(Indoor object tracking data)
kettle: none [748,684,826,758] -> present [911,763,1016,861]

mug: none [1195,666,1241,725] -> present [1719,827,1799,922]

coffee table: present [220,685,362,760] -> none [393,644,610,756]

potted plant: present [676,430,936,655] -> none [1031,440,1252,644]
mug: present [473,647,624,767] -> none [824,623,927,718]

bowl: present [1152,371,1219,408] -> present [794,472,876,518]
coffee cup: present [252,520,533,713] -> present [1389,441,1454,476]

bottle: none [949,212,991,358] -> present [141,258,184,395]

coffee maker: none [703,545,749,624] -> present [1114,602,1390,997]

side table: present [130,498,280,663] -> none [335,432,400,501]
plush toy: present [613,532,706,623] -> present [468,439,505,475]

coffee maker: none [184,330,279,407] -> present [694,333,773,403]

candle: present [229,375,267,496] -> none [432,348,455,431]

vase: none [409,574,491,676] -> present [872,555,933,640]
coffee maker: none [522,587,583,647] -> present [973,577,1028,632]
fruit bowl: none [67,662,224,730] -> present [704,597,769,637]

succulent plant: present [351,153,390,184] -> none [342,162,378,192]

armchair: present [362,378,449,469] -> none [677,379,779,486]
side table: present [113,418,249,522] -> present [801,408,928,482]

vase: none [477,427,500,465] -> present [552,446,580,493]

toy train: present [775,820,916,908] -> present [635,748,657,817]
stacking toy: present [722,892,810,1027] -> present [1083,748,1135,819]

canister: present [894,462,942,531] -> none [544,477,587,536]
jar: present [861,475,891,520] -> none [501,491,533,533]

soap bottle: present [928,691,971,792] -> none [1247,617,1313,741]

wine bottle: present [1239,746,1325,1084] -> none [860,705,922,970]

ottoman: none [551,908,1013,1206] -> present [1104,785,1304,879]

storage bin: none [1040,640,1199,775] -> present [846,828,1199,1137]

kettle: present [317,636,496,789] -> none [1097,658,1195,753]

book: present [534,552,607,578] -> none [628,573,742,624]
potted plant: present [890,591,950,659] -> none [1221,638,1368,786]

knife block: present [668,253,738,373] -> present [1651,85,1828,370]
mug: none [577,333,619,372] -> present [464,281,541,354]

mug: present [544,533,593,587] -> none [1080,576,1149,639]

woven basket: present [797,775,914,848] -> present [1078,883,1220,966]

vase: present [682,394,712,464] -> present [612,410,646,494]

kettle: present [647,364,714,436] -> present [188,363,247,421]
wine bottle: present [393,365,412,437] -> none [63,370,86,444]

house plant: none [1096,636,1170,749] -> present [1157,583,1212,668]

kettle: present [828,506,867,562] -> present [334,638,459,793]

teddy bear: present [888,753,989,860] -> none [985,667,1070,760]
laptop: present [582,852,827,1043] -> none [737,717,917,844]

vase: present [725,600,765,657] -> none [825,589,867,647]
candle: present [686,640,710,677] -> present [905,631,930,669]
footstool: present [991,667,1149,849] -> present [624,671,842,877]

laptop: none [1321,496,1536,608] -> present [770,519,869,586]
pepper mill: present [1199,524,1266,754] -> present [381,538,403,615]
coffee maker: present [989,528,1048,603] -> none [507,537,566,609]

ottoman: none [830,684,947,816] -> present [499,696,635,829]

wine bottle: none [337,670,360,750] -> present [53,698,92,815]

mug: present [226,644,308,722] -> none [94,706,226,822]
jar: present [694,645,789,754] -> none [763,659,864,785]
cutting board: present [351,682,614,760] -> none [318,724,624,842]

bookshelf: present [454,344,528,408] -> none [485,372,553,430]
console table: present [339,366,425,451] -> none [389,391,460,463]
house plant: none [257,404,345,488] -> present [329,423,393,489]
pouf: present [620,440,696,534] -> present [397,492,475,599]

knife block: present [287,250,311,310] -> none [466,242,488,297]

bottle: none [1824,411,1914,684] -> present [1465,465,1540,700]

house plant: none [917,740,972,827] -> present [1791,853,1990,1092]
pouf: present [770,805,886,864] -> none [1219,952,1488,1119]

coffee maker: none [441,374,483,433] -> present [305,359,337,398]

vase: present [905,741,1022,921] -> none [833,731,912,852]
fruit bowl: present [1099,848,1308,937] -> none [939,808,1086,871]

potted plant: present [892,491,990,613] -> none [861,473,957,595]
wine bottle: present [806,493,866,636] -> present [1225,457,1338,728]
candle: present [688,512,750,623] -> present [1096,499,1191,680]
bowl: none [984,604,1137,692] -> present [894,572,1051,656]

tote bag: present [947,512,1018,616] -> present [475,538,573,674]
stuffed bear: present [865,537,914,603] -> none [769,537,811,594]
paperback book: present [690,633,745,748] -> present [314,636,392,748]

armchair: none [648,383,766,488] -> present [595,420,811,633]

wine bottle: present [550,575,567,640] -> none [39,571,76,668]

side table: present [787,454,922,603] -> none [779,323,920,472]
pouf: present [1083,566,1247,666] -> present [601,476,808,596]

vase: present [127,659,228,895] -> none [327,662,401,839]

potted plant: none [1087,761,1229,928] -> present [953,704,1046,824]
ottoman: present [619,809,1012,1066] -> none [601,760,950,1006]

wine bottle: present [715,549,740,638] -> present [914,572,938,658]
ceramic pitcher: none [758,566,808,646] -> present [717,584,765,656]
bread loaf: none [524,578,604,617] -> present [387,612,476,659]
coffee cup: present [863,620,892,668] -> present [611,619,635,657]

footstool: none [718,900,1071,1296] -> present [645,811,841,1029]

__Work instructions__
The complete data above is to be written out again as it stands.

__Response area__
kettle: none [748,684,826,758] -> present [911,763,1016,861]

mug: none [1195,666,1241,725] -> present [1719,827,1799,922]

coffee table: present [220,685,362,760] -> none [393,644,610,756]

potted plant: present [676,430,936,655] -> none [1031,440,1252,644]
mug: present [473,647,624,767] -> none [824,623,927,718]

bowl: present [1152,371,1219,408] -> present [794,472,876,518]
coffee cup: present [252,520,533,713] -> present [1389,441,1454,476]

bottle: none [949,212,991,358] -> present [141,258,184,395]

coffee maker: none [703,545,749,624] -> present [1114,602,1390,997]

side table: present [130,498,280,663] -> none [335,432,400,501]
plush toy: present [613,532,706,623] -> present [468,439,505,475]

coffee maker: none [184,330,279,407] -> present [694,333,773,403]

candle: present [229,375,267,496] -> none [432,348,455,431]

vase: none [409,574,491,676] -> present [872,555,933,640]
coffee maker: none [522,587,583,647] -> present [973,577,1028,632]
fruit bowl: none [67,662,224,730] -> present [704,597,769,637]

succulent plant: present [351,153,390,184] -> none [342,162,378,192]

armchair: present [362,378,449,469] -> none [677,379,779,486]
side table: present [113,418,249,522] -> present [801,408,928,482]

vase: none [477,427,500,465] -> present [552,446,580,493]

toy train: present [775,820,916,908] -> present [635,748,657,817]
stacking toy: present [722,892,810,1027] -> present [1083,748,1135,819]

canister: present [894,462,942,531] -> none [544,477,587,536]
jar: present [861,475,891,520] -> none [501,491,533,533]

soap bottle: present [928,691,971,792] -> none [1247,617,1313,741]

wine bottle: present [1239,746,1325,1084] -> none [860,705,922,970]

ottoman: none [551,908,1013,1206] -> present [1104,785,1304,879]

storage bin: none [1040,640,1199,775] -> present [846,828,1199,1137]

kettle: present [317,636,496,789] -> none [1097,658,1195,753]

book: present [534,552,607,578] -> none [628,573,742,624]
potted plant: present [890,591,950,659] -> none [1221,638,1368,786]

knife block: present [668,253,738,373] -> present [1651,85,1828,370]
mug: none [577,333,619,372] -> present [464,281,541,354]

mug: present [544,533,593,587] -> none [1080,576,1149,639]

woven basket: present [797,775,914,848] -> present [1078,883,1220,966]

vase: present [682,394,712,464] -> present [612,410,646,494]

kettle: present [647,364,714,436] -> present [188,363,247,421]
wine bottle: present [393,365,412,437] -> none [63,370,86,444]

house plant: none [1096,636,1170,749] -> present [1157,583,1212,668]

kettle: present [828,506,867,562] -> present [334,638,459,793]

teddy bear: present [888,753,989,860] -> none [985,667,1070,760]
laptop: present [582,852,827,1043] -> none [737,717,917,844]

vase: present [725,600,765,657] -> none [825,589,867,647]
candle: present [686,640,710,677] -> present [905,631,930,669]
footstool: present [991,667,1149,849] -> present [624,671,842,877]

laptop: none [1321,496,1536,608] -> present [770,519,869,586]
pepper mill: present [1199,524,1266,754] -> present [381,538,403,615]
coffee maker: present [989,528,1048,603] -> none [507,537,566,609]

ottoman: none [830,684,947,816] -> present [499,696,635,829]

wine bottle: none [337,670,360,750] -> present [53,698,92,815]

mug: present [226,644,308,722] -> none [94,706,226,822]
jar: present [694,645,789,754] -> none [763,659,864,785]
cutting board: present [351,682,614,760] -> none [318,724,624,842]

bookshelf: present [454,344,528,408] -> none [485,372,553,430]
console table: present [339,366,425,451] -> none [389,391,460,463]
house plant: none [257,404,345,488] -> present [329,423,393,489]
pouf: present [620,440,696,534] -> present [397,492,475,599]

knife block: present [287,250,311,310] -> none [466,242,488,297]

bottle: none [1824,411,1914,684] -> present [1465,465,1540,700]

house plant: none [917,740,972,827] -> present [1791,853,1990,1092]
pouf: present [770,805,886,864] -> none [1219,952,1488,1119]

coffee maker: none [441,374,483,433] -> present [305,359,337,398]

vase: present [905,741,1022,921] -> none [833,731,912,852]
fruit bowl: present [1099,848,1308,937] -> none [939,808,1086,871]

potted plant: present [892,491,990,613] -> none [861,473,957,595]
wine bottle: present [806,493,866,636] -> present [1225,457,1338,728]
candle: present [688,512,750,623] -> present [1096,499,1191,680]
bowl: none [984,604,1137,692] -> present [894,572,1051,656]

tote bag: present [947,512,1018,616] -> present [475,538,573,674]
stuffed bear: present [865,537,914,603] -> none [769,537,811,594]
paperback book: present [690,633,745,748] -> present [314,636,392,748]

armchair: none [648,383,766,488] -> present [595,420,811,633]

wine bottle: present [550,575,567,640] -> none [39,571,76,668]

side table: present [787,454,922,603] -> none [779,323,920,472]
pouf: present [1083,566,1247,666] -> present [601,476,808,596]

vase: present [127,659,228,895] -> none [327,662,401,839]

potted plant: none [1087,761,1229,928] -> present [953,704,1046,824]
ottoman: present [619,809,1012,1066] -> none [601,760,950,1006]

wine bottle: present [715,549,740,638] -> present [914,572,938,658]
ceramic pitcher: none [758,566,808,646] -> present [717,584,765,656]
bread loaf: none [524,578,604,617] -> present [387,612,476,659]
coffee cup: present [863,620,892,668] -> present [611,619,635,657]

footstool: none [718,900,1071,1296] -> present [645,811,841,1029]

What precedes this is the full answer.